▶ **WHAT IS REQUIRED**: Copy the text lines of every item below word for word, and leave the pictures out of your answer.

Text data extracted from pages:

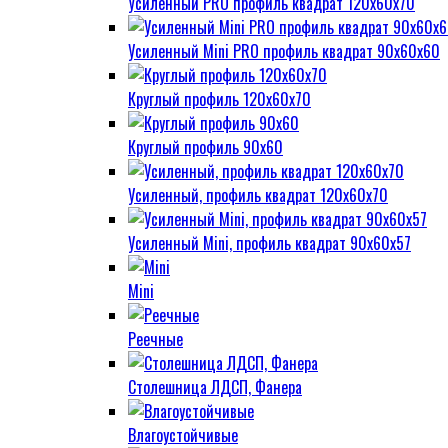
Усиленный PRO профиль квадрат 120х60х70
Усиленный Mini PRO профиль квадрат 90х60х60
Круглый профиль 120х60х70
Круглый профиль 90х60
Усиленный, профиль квадрат 120х60х70
Усиленный Mini, профиль квадрат 90х60х57
Mini
Реечные
Столешница ЛДСП, Фанера
Влагоустойчивые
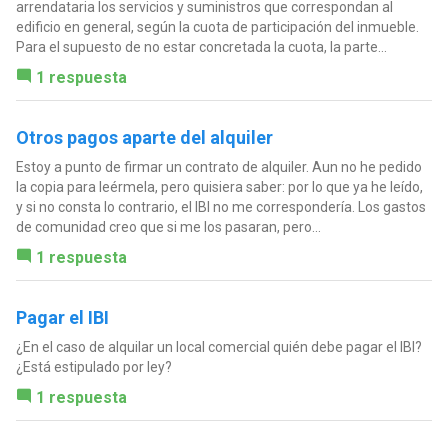
arrendataria los servicios y suministros que correspondan al
edificio en general, según la cuota de participación del inmueble.
Para el supuesto de no estar concretada la cuota, la parte...
1 respuesta
Otros pagos aparte del alquiler
Estoy a punto de firmar un contrato de alquiler. Aun no he pedido
la copia para leérmela, pero quisiera saber: por lo que ya he leído,
y si no consta lo contrario, el IBI no me correspondería. Los gastos
de comunidad creo que si me los pasaran, pero...
1 respuesta
Pagar el IBI
¿En el caso de alquilar un local comercial quién debe pagar el IBI?
¿Está estipulado por ley?
1 respuesta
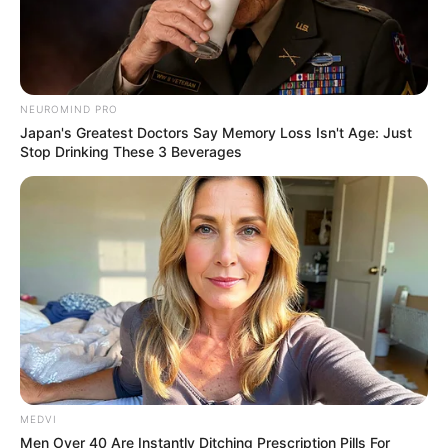
NEUROMIND PRO
Japan's Greatest Doctors Say Memory Loss Isn't Age: Just
Stop Drinking These 3 Beverages
MEDVI
Men Over 40 Are Instantly Ditching Prescription Pills For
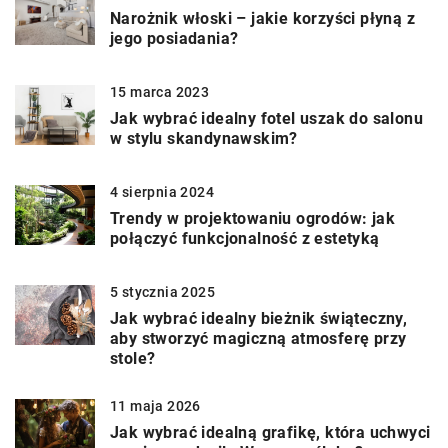
Narożnik włoski – jakie korzyści płyną z
jego posiadania?
15 marca 2023
Jak wybrać idealny fotel uszak do salonu
w stylu skandynawskim?
4 sierpnia 2024
Trendy w projektowaniu ogrodów: jak
połączyć funkcjonalność z estetyką
5 stycznia 2025
Jak wybrać idealny bieżnik świąteczny,
aby stworzyć magiczną atmosferę przy
stole?
11 maja 2026
Jak wybrać idealną grafikę, która uchwyci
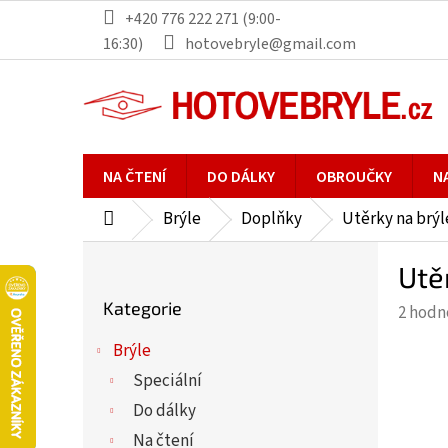
Přejít
+420 776 222 271 (9:00-
na
16:30)
hotovebryle@gmail.com
obsah
NA ČTENÍ
DO DÁLKY
OBROUČKY
N
Brýle
Doplňky
Utěrky na brýl
Domů
P
Utě
o
Přeskočit
s
Kategorie
Průmě
2 hodn
kategorie
t
hodno
r
Brýle
produ
a
Speciální
je
n
5,0
Do dálky
n
z
Na čtení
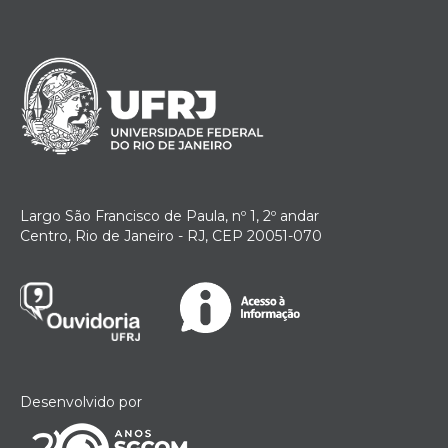
Largo São Francisco de Paula, nº 1, 2º andar
Centro, Rio de Janeiro - RJ, CEP 20051-070
Desenvolvido por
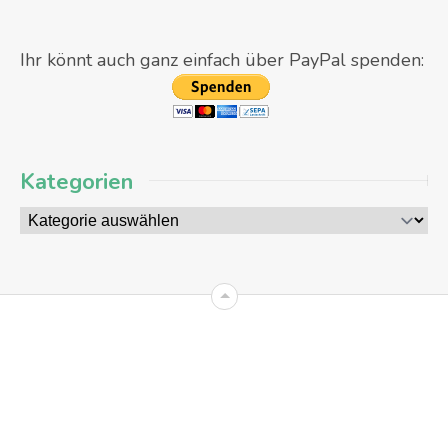
Ihr könnt auch ganz einfach über PayPal spenden:
Kategorien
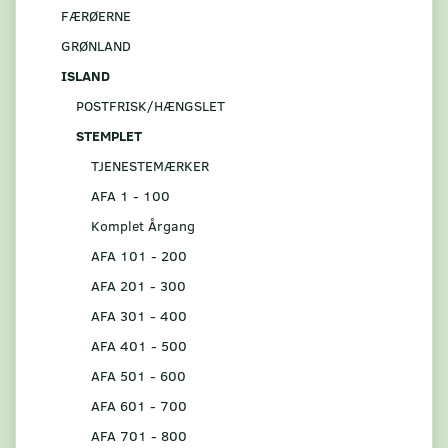
FÆRØERNE
GRØNLAND
ISLAND
POSTFRISK/HÆNGSLET
STEMPLET
TJENESTEMÆRKER
AFA 1 - 100
Komplet Årgang
AFA 101 - 200
AFA 201 - 300
AFA 301 - 400
AFA 401 - 500
AFA 501 - 600
AFA 601 - 700
AFA 701 - 800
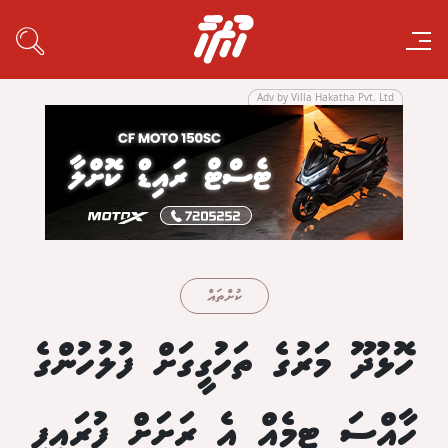
Adv by Villa Hakatha Pvt. Ltd
ކުށްތައް
ހޮޅުދޫ މަރުގެ ތަހުގީގަށް ފުލުހުންގެ
ހާއްސަ ޓީމެއް އެ ރަށަށް ފުރައިފި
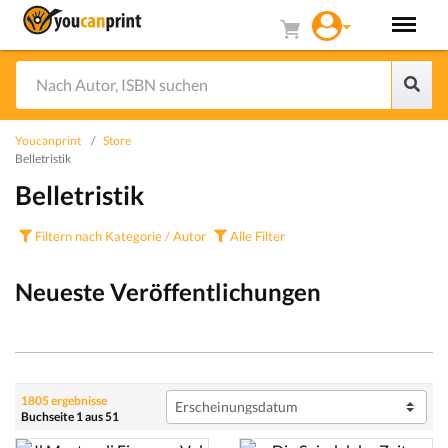
Youcanprint
Store
Belletristik
Belletristik
Filtern nach Kategorie / Autor
Alle Filter
Neueste Veröffentlichungen
1805 ergebnisse
Buchseite 1 aus 51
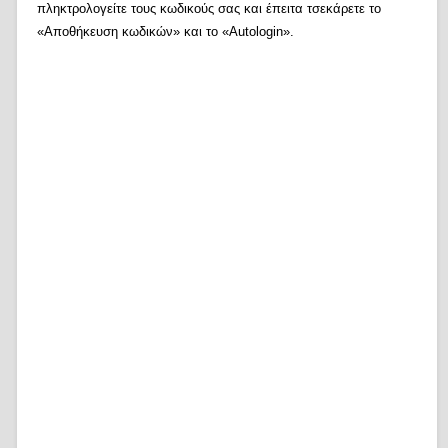
πληκτρολογείτε τους κωδικούς σας και έπειτα τσεκάρετε το
«Αποθήκευση κωδικών» και το «Autologin».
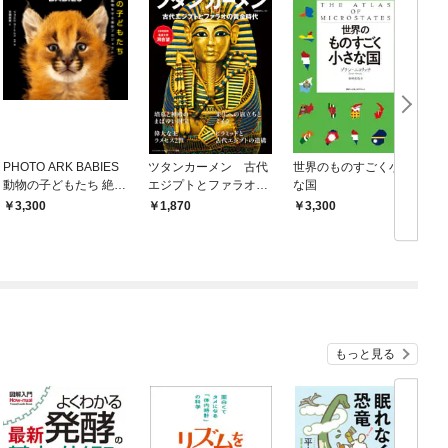
PHOTO ARK BABIES
ツタンカーメン 古代
世界のものすごく小さ
動物の子どもたち 絶滅
エジプトとファラオの
な国
から動物を守る撮影プ
黄金時代
3,300
1,870
3,300
ロジェクト
もっと見る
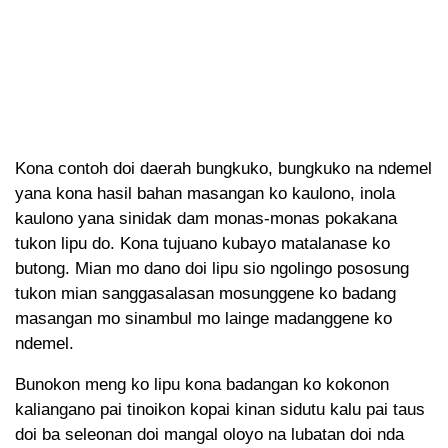
Kona contoh doi daerah bungkuko, bungkuko na ndemel
yana kona hasil bahan masangan ko kaulono, inola
kaulono yana sinidak dam monas-monas pokakana
tukon lipu do. Kona tujuano kubayo matalanase ko
butong. Mian mo dano doi lipu sio ngolingo pososung
tukon mian sanggasalasan mosunggene ko badang
masangan mo sinambul mo lainge madanggene ko
ndemel.
Bunokon meng ko lipu kona badangan ko kokonon
kaliangano pai tinoikon kopai kinan sidutu kalu pai taus
doi ba seleonan doi mangal oloyo na lubatan doi nda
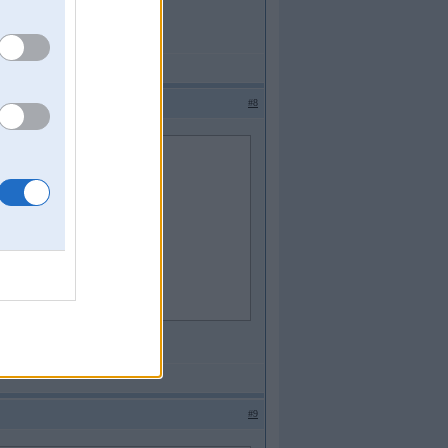
#8
Ls katrs ... kāpēc gan ne ?
#9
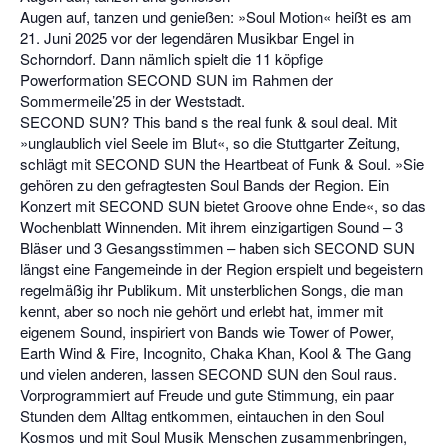
Augen auf, tanzen und genießen: »Soul Motion« heißt es am
21. Juni 2025 vor der legendären Musikbar Engel in
Schorndorf. Dann nämlich spielt die 11 köpfige
Powerformation SECOND SUN im Rahmen der
Sommermeile’25 in der Weststadt.
SECOND SUN? This band s the real funk & soul deal. Mit
»unglaublich viel Seele im Blut«, so die Stuttgarter Zeitung,
schlägt mit SECOND SUN the Heartbeat of Funk & Soul. »Sie
gehören zu den gefragtesten Soul Bands der Region. Ein
Konzert mit SECOND SUN bietet Groove ohne Ende«, so das
Wochenblatt Winnenden. Mit ihrem einzigartigen Sound – 3
Bläser und 3 Gesangsstimmen – haben sich SECOND SUN
längst eine Fangemeinde in der Region erspielt und begeistern
regelmäßig ihr Publikum. Mit unsterblichen Songs, die man
kennt, aber so noch nie gehört und erlebt hat, immer mit
eigenem Sound, inspiriert von Bands wie Tower of Power,
Earth Wind & Fire, Incognito, Chaka Khan, Kool & The Gang
und vielen anderen, lassen SECOND SUN den Soul raus.
Vorprogrammiert auf Freude und gute Stimmung, ein paar
Stunden dem Alltag entkommen, eintauchen in den Soul
Kosmos und mit Soul Musik Menschen zusammenbringen,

▶ **ANSWER**:
Усиленный PRO профиль квадрат 120х60х70
Усиленный Mini PRO профиль квадрат 90х60х60
Круглый профиль 120х60х70
Круглый профиль 90х60
Усиленный, профиль квадрат 120х60х70
Усиленный Mini, профиль квадрат 90х60х57
Mini
Реечные
Столешница ЛДСП, Фанера
Влагоустойчивые
arrendataria los servicios y suministros que correspondan al
edificio en general, según la cuota de participación del inmueble.
Para el supuesto de no estar concretada la cuota, la parte...
1 respuesta
Otros pagos aparte del alquiler
Estoy a punto de firmar un contrato de alquiler. Aun no he pedido
la copia para leérmela, pero quisiera saber: por lo que ya he leído,
y si no consta lo contrario, el IBI no me correspondería. Los gastos
de comunidad creo que si me los pasaran, pero...
1 respuesta
Pagar el IBI
¿En el caso de alquilar un local comercial quién debe pagar el IBI?
¿Está estipulado por ley?
1 respuesta
NEUROMIND PRO
Japan's Greatest Doctors Say Memory Loss Isn't Age: Just
Stop Drinking These 3 Beverages
MEDVI
Men Over 40 Are Instantly Ditching Prescription Pills For
Narożnik włoski – jakie korzyści płyną z
jego posiadania?
15 marca 2023
Jak wybrać idealny fotel uszak do salonu
w stylu skandynawskim?
4 sierpnia 2024
Trendy w projektowaniu ogrodów: jak
połączyć funkcjonalność z estetyką
5 stycznia 2025
Jak wybrać idealny bieżnik świąteczny,
aby stworzyć magiczną atmosferę przy
stole?
11 maja 2026
Jak wybrać idealną grafikę, która uchwyci
Přejít
+420 776 222 271 (9:00-
na
16:30)
hotovebryle@gmail.com
obsah
NA ČTENÍ
DO DÁLKY
OBROUČKY
N
Brýle
Doplňky
Utěrky na brýl
Domů
P
Utě
o
Přeskočit
s
Kategorie
Průmě
2 hodn
kategorie
t
hodno
r
Brýle
produ
a
Speciální
je
n
5,0
Do dálky
n
z
Na čtení
Largo São Francisco de Paula, nº 1, 2º andar
Centro, Rio de Janeiro - RJ, CEP 20051-070
Desenvolvido por
Ihr könnt auch ganz einfach über PayPal spenden:
Kategorien
FÆRØERNE
GRØNLAND
ISLAND
POSTFRISK/HÆNGSLET
STEMPLET
TJENESTEMÆRKER
AFA 1 - 100
Komplet Årgang
AFA 101 - 200
AFA 201 - 300
AFA 301 - 400
AFA 401 - 500
AFA 501 - 600
AFA 601 - 700
AFA 701 - 800
Adv by Villa Hakatha Pvt. Ltd
ކުށްތައް
ހޮޅުދޫ މަރުގެ ތަހުގީގަށް ފުލުހުންގެ
ހާއްސަ ޓީމެއް އެ ރަށަށް ފުރައިފި
Youcanprint
Store
Belletristik
Belletristik
Filtern nach Kategorie / Autor
Alle Filter
Neueste Veröffentlichungen
1805 ergebnisse
Buchseite 1 aus 51
πληκτρολογείτε τους κωδικούς σας και έπειτα τσεκάρετε το
«Αποθήκευση κωδικών» και το «Autologin».
PHOTO ARK BABIES
ツタンカーメン 古代
世界のものすごく小さ
動物の子どもたち 絶滅
エジプトとファラオの
な国
から動物を守る撮影プ
黄金時代
3,300
1,870
3,300
ロジェクト
もっと見る
Kona contoh doi daerah bungkuko, bungkuko na ndemel
yana kona hasil bahan masangan ko kaulono, inola
kaulono yana sinidak dam monas-monas pokakana
tukon lipu do. Kona tujuano kubayo matalanase ko
butong. Mian mo dano doi lipu sio ngolingo pososung
tukon mian sanggasalasan mosunggene ko badang
masangan mo sinambul mo lainge madanggene ko
ndemel.
Bunokon meng ko lipu kona badangan ko kokonon
kaliangano pai tinoikon kopai kinan sidutu kalu pai taus
doi ba seleonan doi mangal oloyo na lubatan doi nda
#8
Ls katrs ... kāpēc gan ne ?
#9
Augen auf, tanzen und genießen: »Soul Motion« heißt es am
21. Juni 2025 vor der legendären Musikbar Engel in
Schorndorf. Dann nämlich spielt die 11 köpfige
Powerformation SECOND SUN im Rahmen der
Sommermeile’25 in der Weststadt.
SECOND SUN? This band s the real funk & soul deal. Mit
»unglaublich viel Seele im Blut«, so die Stuttgarter Zeitung,
schlägt mit SECOND SUN the Heartbeat of Funk & Soul. »Sie
gehören zu den gefragtesten Soul Bands der Region. Ein
Konzert mit SECOND SUN bietet Groove ohne Ende«, so das
Wochenblatt Winnenden. Mit ihrem einzigartigen Sound – 3
Bläser und 3 Gesangsstimmen – haben sich SECOND SUN
längst eine Fangemeinde in der Region erspielt und begeistern
regelmäßig ihr Publikum. Mit unsterblichen Songs, die man
kennt, aber so noch nie gehört und erlebt hat, immer mit
eigenem Sound, inspiriert von Bands wie Tower of Power,
Earth Wind & Fire, Incognito, Chaka Khan, Kool & The Gang
und vielen anderen, lassen SECOND SUN den Soul raus.
Vorprogrammiert auf Freude und gute Stimmung, ein paar
Stunden dem Alltag entkommen, eintauchen in den Soul
Kosmos und mit Soul Musik Menschen zusammenbringen,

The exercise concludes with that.